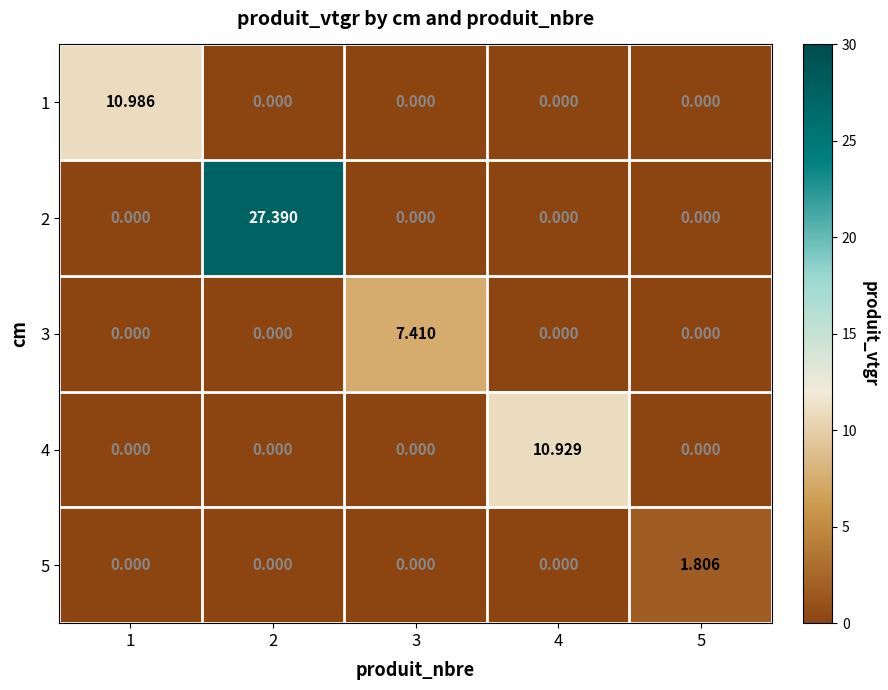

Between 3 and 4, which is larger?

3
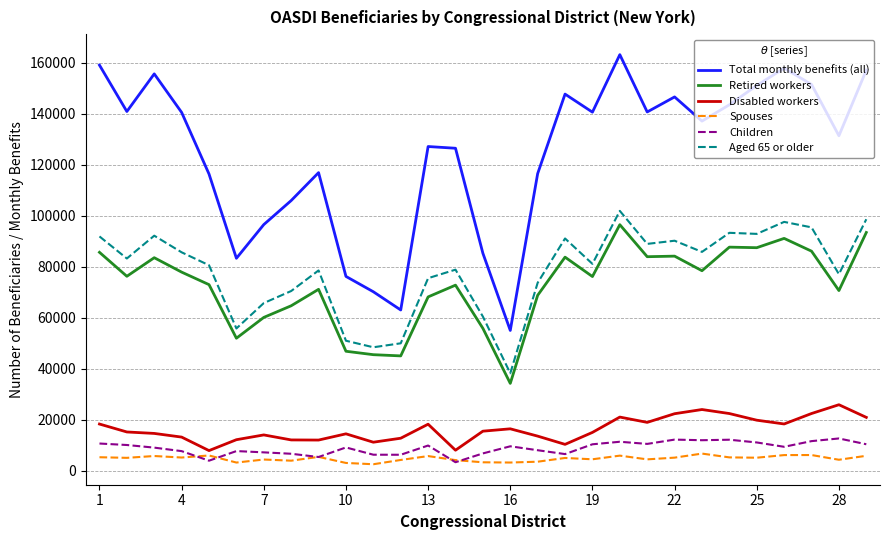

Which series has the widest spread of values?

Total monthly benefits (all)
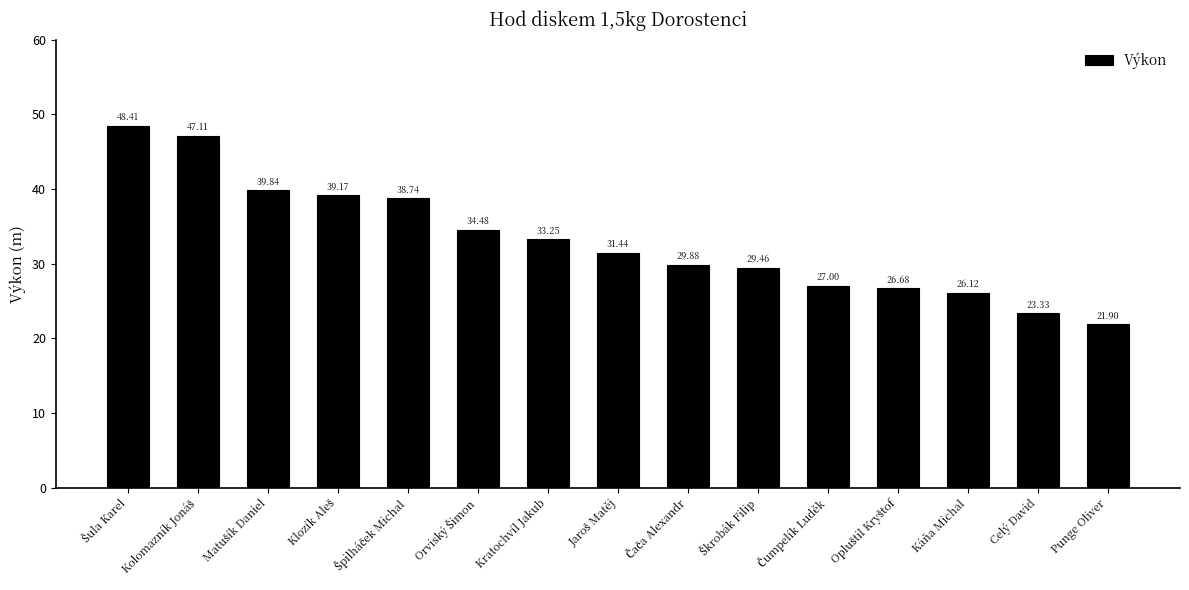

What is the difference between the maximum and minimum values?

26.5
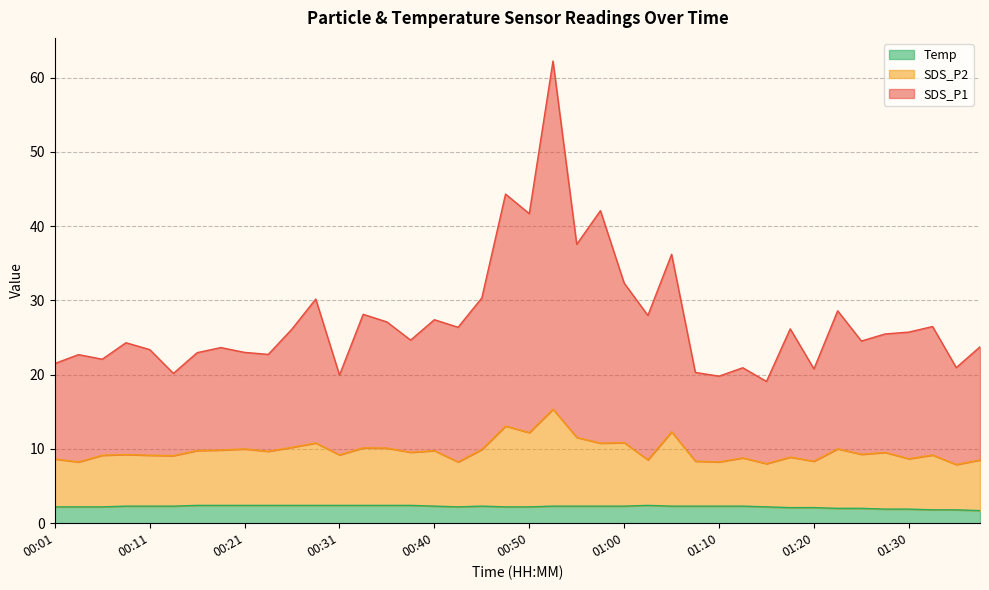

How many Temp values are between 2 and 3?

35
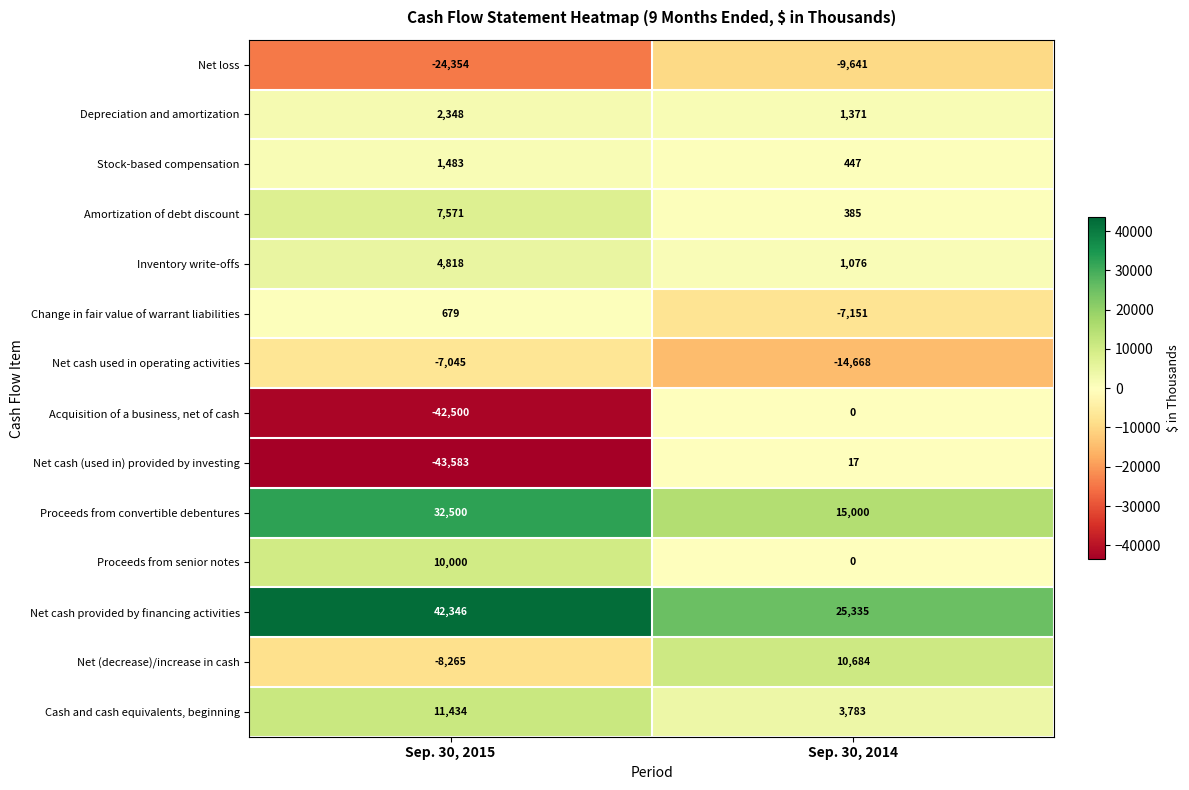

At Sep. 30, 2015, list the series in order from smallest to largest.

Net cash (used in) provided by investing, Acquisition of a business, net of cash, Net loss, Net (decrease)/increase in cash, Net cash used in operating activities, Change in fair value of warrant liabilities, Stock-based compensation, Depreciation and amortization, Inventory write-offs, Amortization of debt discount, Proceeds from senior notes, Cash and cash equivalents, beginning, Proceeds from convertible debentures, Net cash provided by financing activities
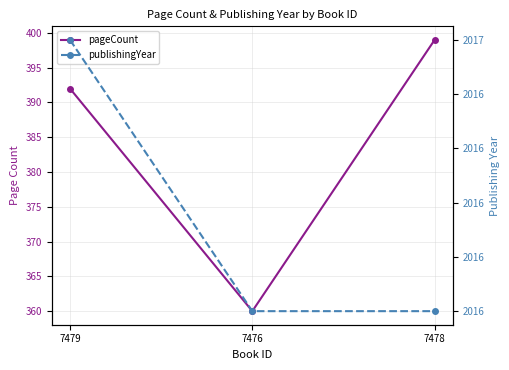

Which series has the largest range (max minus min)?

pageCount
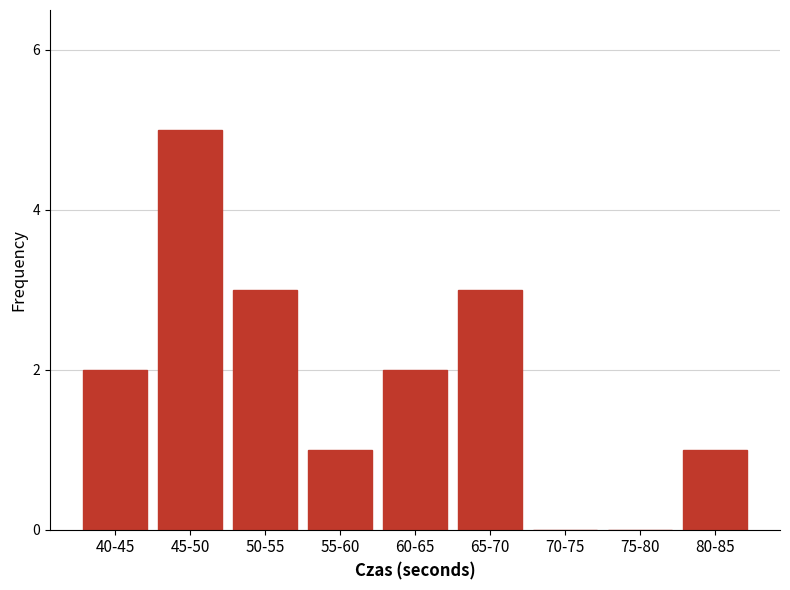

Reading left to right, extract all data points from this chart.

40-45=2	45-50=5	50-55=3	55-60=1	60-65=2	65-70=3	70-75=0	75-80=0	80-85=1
========
-- PROBLEM DETAILS --
Can you write out again, word for word, the rows above from the line holding "Which series has the widest spread of values?" through the end of the rows, both ends included, with the pictures left out?

-- EXERCISE ANSWER --
Which series has the widest spread of values?

Total monthly benefits (all)

What is the difference between the maximum and minimum values?

26.5

How many Temp values are between 2 and 3?

35

At Sep. 30, 2015, list the series in order from smallest to largest.

Net cash (used in) provided by investing, Acquisition of a business, net of cash, Net loss, Net (decrease)/increase in cash, Net cash used in operating activities, Change in fair value of warrant liabilities, Stock-based compensation, Depreciation and amortization, Inventory write-offs, Amortization of debt discount, Proceeds from senior notes, Cash and cash equivalents, beginning, Proceeds from convertible debentures, Net cash provided by financing activities

Which series has the largest range (max minus min)?

pageCount

Reading left to right, extract all data points from this chart.

40-45=2	45-50=5	50-55=3	55-60=1	60-65=2	65-70=3	70-75=0	75-80=0	80-85=1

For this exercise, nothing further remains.